======== 本文
覚書→景観利益

年に一回ぐらいはいいかな、ということで、不真面目な自分にうそをついて、国立マンション訴訟についての最高裁判決(大評判のPDFファイルです)について書いてみようかなと。

景観利益の位置づけ

都市の景観は、良好な風景として、人々の歴史的または文化的環境を形作り、豊かな生活環境を構成する場合には、客観的価値を有するものというべきである。
・・・。
そうすると、良好な景観に近接する地域内に居住し、その恵沢を日常的に享受しているものは、良好な景観が有する客観的な価値の侵害に対して密接な利害関係を有するものというべきであり、これらの者が有す良好な景観の恵沢を享受する利益(以下「景観利益」という。)は、法律上保護に値するものと解するのが相当である。
判決文(PDFファイル)9-10頁

景観利益を私法上保護される利益とするかどうか、というところについて、最高裁としては、これについて肯定の見解を取った、ということに。
================
◆ **課題 1**
資料のうち、「- Time to validate blocks (histogram)」を含む行から資料の最後の行までを、そのまま書き写してください。
◆ **課題 2**
景観利益についての本文を、最後の文の後から書き継いでください。
本文と資料は互いに関係がありません。
======== 提供資料
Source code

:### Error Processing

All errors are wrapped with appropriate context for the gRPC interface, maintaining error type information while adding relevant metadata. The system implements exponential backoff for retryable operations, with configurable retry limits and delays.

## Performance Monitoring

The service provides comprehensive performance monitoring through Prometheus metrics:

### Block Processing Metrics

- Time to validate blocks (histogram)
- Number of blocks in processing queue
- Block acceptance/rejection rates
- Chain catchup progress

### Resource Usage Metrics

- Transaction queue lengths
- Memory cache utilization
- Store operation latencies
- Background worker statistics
================
◆ **解答 1**
- Time to validate blocks (histogram)
- Number of blocks in processing queue
- Block acceptance/rejection rates
- Chain catchup progress

### Resource Usage Metrics

- Transaction queue lengths
- Memory cache utilization
- Store operation latencies
- Background worker statistics

◆ **解答 2**
気になる点は次の二つ。
一つは、この定義では、景観利益が「景観」そのものではなく「景観を享受する利益」ということになる。これは紛争の実体を的確に捉えているといえるのであろうか。これについては、またあとで。
もう一つは、この景観利益の定義づけからいくと、ただ近接地に居住している、というだけで、景観の客観的価値の侵害と密接な利害関係があるとしているように読める。問題となっている景観の形成にコミットしているかいないか、というところには触れられていない。景観の形成にコミットしているか否かで区別しなくて良いのだろうか*1。やはりこの区別は重要だと思うのだけれども*2。これまでの議論との関係を勉強しなおさないといけないなぁ。

景観権?

もっとも、この景観利益の内容は、景観の性質、態様などによって異なりうるものであるし、社会の変化に伴って変化する可能性のあるものでもあるところ、現時点においては、私法上の権利といいうるような明確な実体を有するものとは認められず、景観利益を越えて「景観権」という権利性を有するものを認めることはできない
判決文(PDFファイル)10頁

原告の主張と組み合わせて考えれば、「権利」といえなければ差止めは認められない、という繋がりが推測される*3。かりに、この推測があっていれば、なぜ、権利性を有していれば差し止めが認められるのか、という疑問がでてくる。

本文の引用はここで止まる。